DIRECTIVE – Your job is to transcribe all the records that follow, excluding any pictures.

DATA TO EXAMINE –
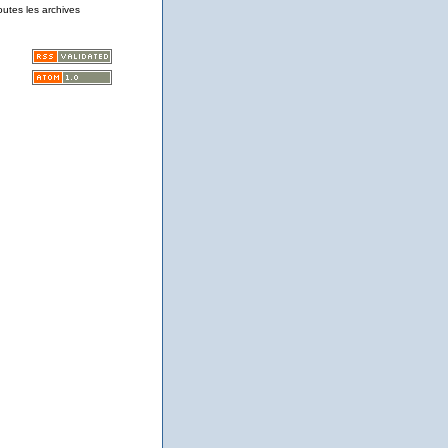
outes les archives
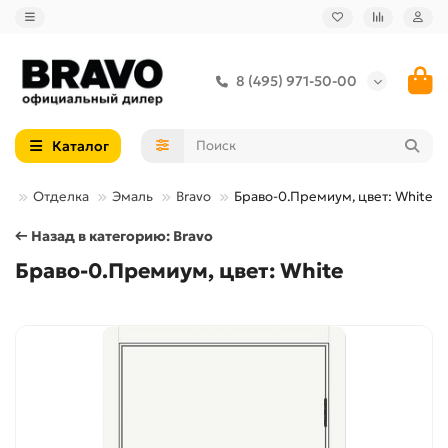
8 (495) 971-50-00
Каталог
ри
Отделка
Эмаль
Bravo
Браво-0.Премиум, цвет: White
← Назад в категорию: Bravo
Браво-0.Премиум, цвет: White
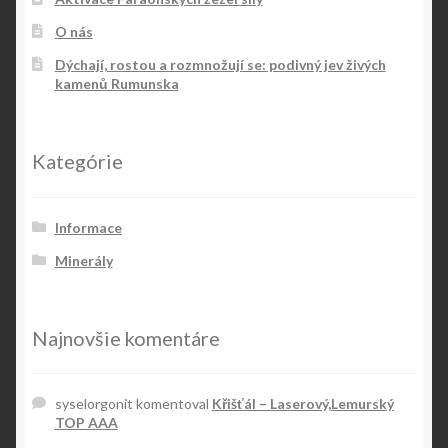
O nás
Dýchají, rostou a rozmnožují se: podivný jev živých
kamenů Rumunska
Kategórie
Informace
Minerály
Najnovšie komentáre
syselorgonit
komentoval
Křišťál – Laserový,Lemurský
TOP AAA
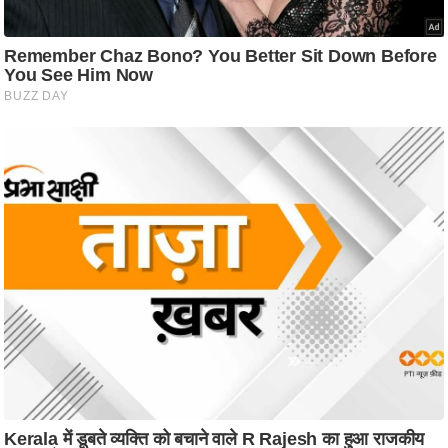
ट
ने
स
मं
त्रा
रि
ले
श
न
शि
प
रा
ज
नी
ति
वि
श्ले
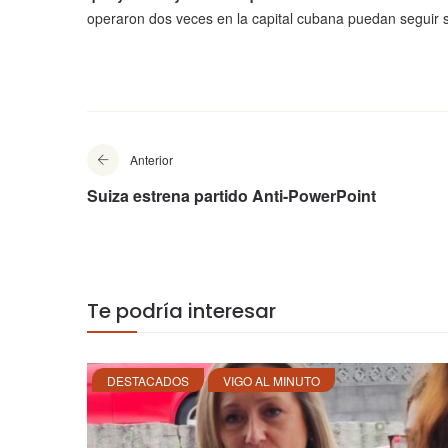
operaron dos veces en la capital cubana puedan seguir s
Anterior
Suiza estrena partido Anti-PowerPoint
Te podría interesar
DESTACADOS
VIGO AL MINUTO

TASK OUTPUT –
outes les archives
8 (495) 971-50-00
Каталог
ри
Отделка
Эмаль
Bravo
Браво-0.Премиум, цвет: White
← Назад в категорию: Bravo
Браво-0.Премиум, цвет: White
O nás
Dýchají, rostou a rozmnožují se: podivný jev živých
kamenů Rumunska
Kategórie
Informace
Minerály
Najnovšie komentáre
syselorgonit
komentoval
Křišťál – Laserový,Lemurský
TOP AAA
ट
ने
स
मं
त्रा
रि
ले
श
न
शि
प
रा
ज
नी
ति
वि
श्ले
operaron dos veces en la capital cubana puedan seguir s
Anterior
Suiza estrena partido Anti-PowerPoint
Te podría interesar
DESTACADOS
VIGO AL MINUTO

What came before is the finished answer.